- QUOTED TEXT -
— begin —
Analyze color channel distributions for each class:

import numpy as np

def calculate_color_stats(image_path):  # (#1:Extract RGB statistics from image)
    """Calculate mean and std of color channels."""
    with Image.open(image_path) as img:
        if img.mode != "RGB":
            img = img.convert("RGB")
        pixels = np.array(img)

        return {
            "r_mean": pixels[:,:,0].mean(),
            "g_mean": pixels[:,:,1].mean(),
            "b_mean": pixels[:,:,2].mean(),
            "r_std": pixels[:,:,0].std(),
            "g_std": pixels[:,:,1].std(),
            "b_std": pixels[:,:,2].std()
        }

# Sample images for faster processing  # (#2:Use sampling for large datasets)
sample_df = df_clean.groupby("label").apply(lambda x: x.sample(min(500, len(x)))).reset_index(drop=True)

# Calculate stats
color_stats = []
for idx, row in sample_df.iterrows():
    stats = calculate_color_stats(row["path"])
    stats["label"] = row["label"]
    color_stats.append(stats)

color_df = pd.DataFrame(color_stats)

# Visualize color statistics per class  # (#3:Compare classes by color)
— end —
- RECORDED DATA -
— begin —
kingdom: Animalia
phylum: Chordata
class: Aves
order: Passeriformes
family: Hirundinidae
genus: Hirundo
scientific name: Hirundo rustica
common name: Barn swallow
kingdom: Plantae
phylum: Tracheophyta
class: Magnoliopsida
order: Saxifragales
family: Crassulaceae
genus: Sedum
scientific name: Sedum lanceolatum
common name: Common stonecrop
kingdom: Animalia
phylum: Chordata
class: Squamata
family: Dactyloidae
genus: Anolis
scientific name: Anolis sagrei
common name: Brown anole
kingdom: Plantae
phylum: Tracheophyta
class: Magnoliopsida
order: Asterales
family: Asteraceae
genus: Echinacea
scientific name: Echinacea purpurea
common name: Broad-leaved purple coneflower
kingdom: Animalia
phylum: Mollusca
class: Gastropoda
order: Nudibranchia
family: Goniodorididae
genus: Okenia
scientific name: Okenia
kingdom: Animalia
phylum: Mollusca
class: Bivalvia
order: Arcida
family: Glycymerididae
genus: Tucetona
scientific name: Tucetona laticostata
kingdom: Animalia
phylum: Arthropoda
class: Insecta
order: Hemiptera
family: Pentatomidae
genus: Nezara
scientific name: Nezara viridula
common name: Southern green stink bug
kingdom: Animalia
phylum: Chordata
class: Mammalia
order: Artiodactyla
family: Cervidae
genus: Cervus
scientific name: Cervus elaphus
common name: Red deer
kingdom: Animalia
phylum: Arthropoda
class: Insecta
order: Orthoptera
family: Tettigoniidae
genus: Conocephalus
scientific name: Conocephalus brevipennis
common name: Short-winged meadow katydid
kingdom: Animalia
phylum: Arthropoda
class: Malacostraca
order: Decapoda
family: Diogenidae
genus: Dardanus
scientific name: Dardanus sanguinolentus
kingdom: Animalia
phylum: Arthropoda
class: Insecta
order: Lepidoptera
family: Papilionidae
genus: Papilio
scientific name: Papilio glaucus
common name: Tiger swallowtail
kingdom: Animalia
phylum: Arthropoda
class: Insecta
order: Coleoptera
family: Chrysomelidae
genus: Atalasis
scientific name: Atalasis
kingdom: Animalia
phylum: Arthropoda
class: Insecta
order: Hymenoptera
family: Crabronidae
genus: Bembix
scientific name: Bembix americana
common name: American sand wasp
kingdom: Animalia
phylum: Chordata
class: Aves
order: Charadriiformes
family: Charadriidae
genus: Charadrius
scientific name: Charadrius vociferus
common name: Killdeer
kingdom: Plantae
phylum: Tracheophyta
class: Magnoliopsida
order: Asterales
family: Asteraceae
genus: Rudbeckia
— end —
- EXERCISE DETAILS -
In the color-statistics code above, name each key in the dictionary that calculate_color_stats returns.

- RESPONSE TO THIS TASK -
r_mean, g_mean, b_mean, r_std, g_std, b_std